▸ SUPPLIED DATA:
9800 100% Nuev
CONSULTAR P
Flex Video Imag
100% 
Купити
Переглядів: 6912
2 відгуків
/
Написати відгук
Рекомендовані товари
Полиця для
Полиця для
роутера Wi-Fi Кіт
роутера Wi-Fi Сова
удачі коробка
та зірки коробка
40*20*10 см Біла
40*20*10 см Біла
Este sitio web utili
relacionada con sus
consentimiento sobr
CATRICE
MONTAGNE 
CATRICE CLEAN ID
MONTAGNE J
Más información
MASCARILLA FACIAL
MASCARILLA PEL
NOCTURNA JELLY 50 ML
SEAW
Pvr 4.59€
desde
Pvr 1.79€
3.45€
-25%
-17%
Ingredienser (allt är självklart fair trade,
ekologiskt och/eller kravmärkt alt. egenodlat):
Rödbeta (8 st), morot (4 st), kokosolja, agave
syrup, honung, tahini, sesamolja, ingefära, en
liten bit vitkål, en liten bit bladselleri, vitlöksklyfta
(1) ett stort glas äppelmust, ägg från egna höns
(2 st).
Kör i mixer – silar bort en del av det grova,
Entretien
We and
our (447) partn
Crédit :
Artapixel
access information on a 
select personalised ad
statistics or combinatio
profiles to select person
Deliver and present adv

...

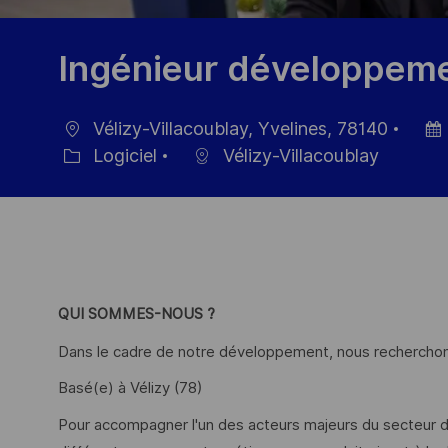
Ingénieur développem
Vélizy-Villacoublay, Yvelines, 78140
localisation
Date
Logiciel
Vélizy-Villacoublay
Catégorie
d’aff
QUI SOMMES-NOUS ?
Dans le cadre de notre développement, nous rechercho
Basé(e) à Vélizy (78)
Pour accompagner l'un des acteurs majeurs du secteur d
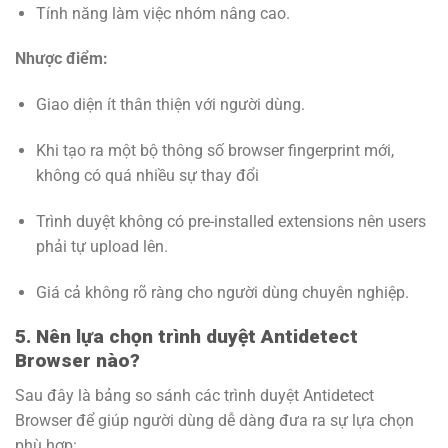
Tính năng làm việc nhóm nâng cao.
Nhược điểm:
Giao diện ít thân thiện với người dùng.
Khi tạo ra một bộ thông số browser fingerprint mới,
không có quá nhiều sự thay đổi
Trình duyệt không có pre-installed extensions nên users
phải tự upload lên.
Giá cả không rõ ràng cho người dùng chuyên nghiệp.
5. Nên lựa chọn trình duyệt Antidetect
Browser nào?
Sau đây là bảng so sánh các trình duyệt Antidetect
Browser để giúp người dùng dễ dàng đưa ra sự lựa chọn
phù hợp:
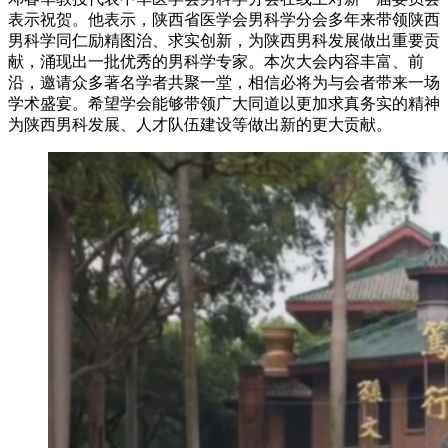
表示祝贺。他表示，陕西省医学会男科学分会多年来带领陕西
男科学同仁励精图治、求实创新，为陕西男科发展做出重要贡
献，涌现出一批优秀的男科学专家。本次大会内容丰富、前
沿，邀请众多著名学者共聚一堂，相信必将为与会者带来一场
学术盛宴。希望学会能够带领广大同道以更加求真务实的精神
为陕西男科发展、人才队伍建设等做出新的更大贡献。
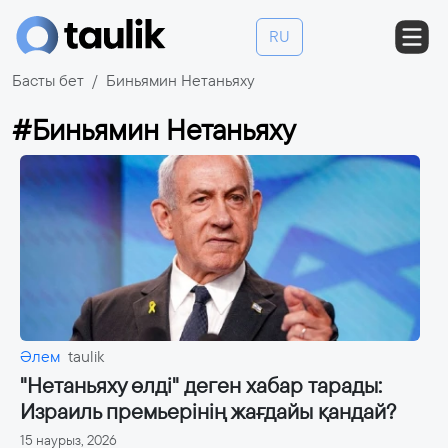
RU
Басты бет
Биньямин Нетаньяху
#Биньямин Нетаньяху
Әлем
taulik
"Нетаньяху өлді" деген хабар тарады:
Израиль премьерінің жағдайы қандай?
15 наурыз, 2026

▸ ACTIVITY:
Identify the lines in the entries that hold "chọn" and return each one.

▸ ANSWER BOX:
5. Nên lựa chọn trình duyệt Antidetect
Browser để giúp người dùng dễ dàng đưa ra sự lựa chọn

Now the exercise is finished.